Many medical implants are vulnerable to attacks that could threaten their users' lives, according to studies.
Security researchers have developed attacks that locate and compromise implants used to manage conditions such as diabetes and heart disease.
One attack identified a radio signal that, if re-broadcast, would have switched off a heart defibrillator.
Researchers say more work needs to be done to secure implants and protect against malicious actions.
For increasing numbers of people an active life is only possible thanks to a medical implant that monitors their vital signs and which intervenes when needed.
Pacemakers that regulate heart beats, pumps that deliver insulin and defibrillators that watch for abnormal cardiac rhythms are being fitted to many more people to help them manage these chronic conditions.
Barnaby Jack, a researcher at security firm McAfee, has discovered that the wireless links used to interrogate and update these devices left them open to attack.
In two weeks of work he found a way to scan for and compromise insulin pumps that communicate wirelessly.
"We can influence any pump within a 300ft [91m] range," Mr Jack told the BBC. "We can make that pump dispense its entire 300 unit reservoir of insulin and we can do that without requiring its ID number."
Mr Jack said diabetics typically needed a dose of 5-10 units of insulin after a heavy meal to help regulate blood sugar. Making the device empty its cartridge into a host's bloodstream would cause "deep trouble".
In similar work Prof Kevin Fu, a computer scientist at the University of Massachusetts Amherst, has found that is possible to capture a signal that controls the working of a heart defibrillator.
During his research Prof Fu discovered that implanted defibrillators are tested using a specific radio signal when first placed inside a patient. The signal turns the device on and off.
Lab work revealed that it was possible to capture this signal as it was broadcast. Re-broadcasting it turned off a device close by.

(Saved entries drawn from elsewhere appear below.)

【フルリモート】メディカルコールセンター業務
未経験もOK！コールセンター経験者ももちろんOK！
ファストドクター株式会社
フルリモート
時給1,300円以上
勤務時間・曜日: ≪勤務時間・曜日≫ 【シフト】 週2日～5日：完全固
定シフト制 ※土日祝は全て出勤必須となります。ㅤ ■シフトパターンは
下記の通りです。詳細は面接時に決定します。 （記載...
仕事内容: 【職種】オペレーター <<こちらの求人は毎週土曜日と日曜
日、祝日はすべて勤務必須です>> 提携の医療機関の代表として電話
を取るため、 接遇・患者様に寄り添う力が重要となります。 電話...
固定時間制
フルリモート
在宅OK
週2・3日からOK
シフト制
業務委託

Prof Fu said the limited battery life of medical devices meant they could not use any authentication or encryption to protect signals passing to and from the device - leaving them open to attack in the future.
"Patients are much better off with these devices than without," said Prof Fu, but added that the work he and others were doing was signalling forthcoming problems that needed to be addressed now.

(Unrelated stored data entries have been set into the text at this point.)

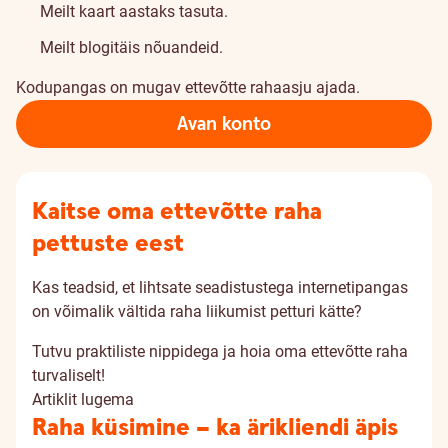
Meilt kaart aastaks tasuta.
Meilt blogitäis nõuandeid.
Kodupangas on mugav ettevõtte rahaasju ajada.
Avan konto
Kaitse oma ettevõtte raha
pettuste eest
Kas teadsid, et lihtsate seadistustega internetipangas
on võimalik vältida raha liikumist petturi kätte?
Tutvu praktiliste nippidega ja hoia oma ettevõtte raha
turvaliselt!
Artiklit lugema
Raha küsimine – ka ärikliendi äpis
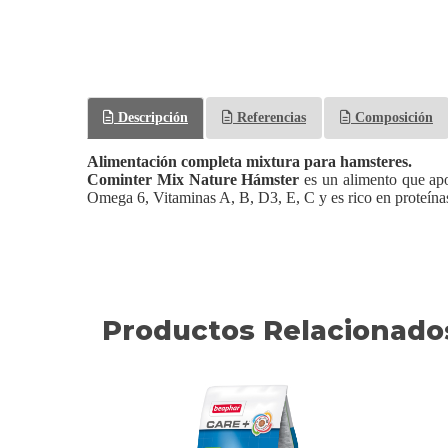
Descripción
Referencias
Composición
Alimentación completa mixtura para hamsteres.
Cominter Mix Nature Hámster
es un alimento que apo
Omega 6, Vitaminas A, B, D3, E, C y es rico en proteínas
Productos Relacionado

"Future devices will be much more connected, much more connected to the internet and will have much more use of wireless technology," he said.
Manufacturers needed to think about security as they designed products and harden them against future problems, he said.

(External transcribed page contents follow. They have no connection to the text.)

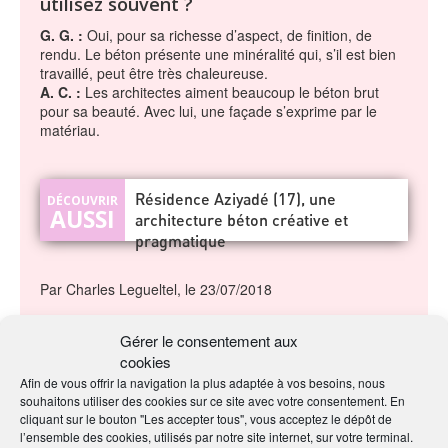
utilisez souvent ?
G. G. :
Oui, pour sa richesse d’aspect, de finition, de
rendu. Le béton présente une minéralité qui, s’il est bien
travaillé, peut être très chaleureuse.
A. C. :
Les architectes aiment beaucoup le béton brut
pour sa beauté. Avec lui, une façade s’exprime par le
matériau.
Résidence Aziyadé (17), une
architecture béton créative et
pragmatique
Par Charles Legueltel, le 23/07/2018
Gérer le consentement aux
EN SAVOIR
cookies
PLUS
Afin de vous offrir la navigation la plus adaptée à vos besoins, nous
souhaitons utiliser des cookies sur ce site avec votre consentement. En
cliquant sur le bouton "Les accepter tous", vous acceptez le dépôt de
Sur AA Group
l’ensemble des cookies, utilisés par notre site internet, sur votre terminal.
Plus d'information sur la FIB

"There is no silver bullet, it's not that these problems are easy to address," he said. "But there is technology available to reduce these risks significantly."
The UK's Medicines and Healthcare products Regulatory Agency said it had never received any reports of medical implants being hacked.
"We closely monitor the safety and performance of all medical devices and take action to ensure the safety of patients," said an MHRA spokesman.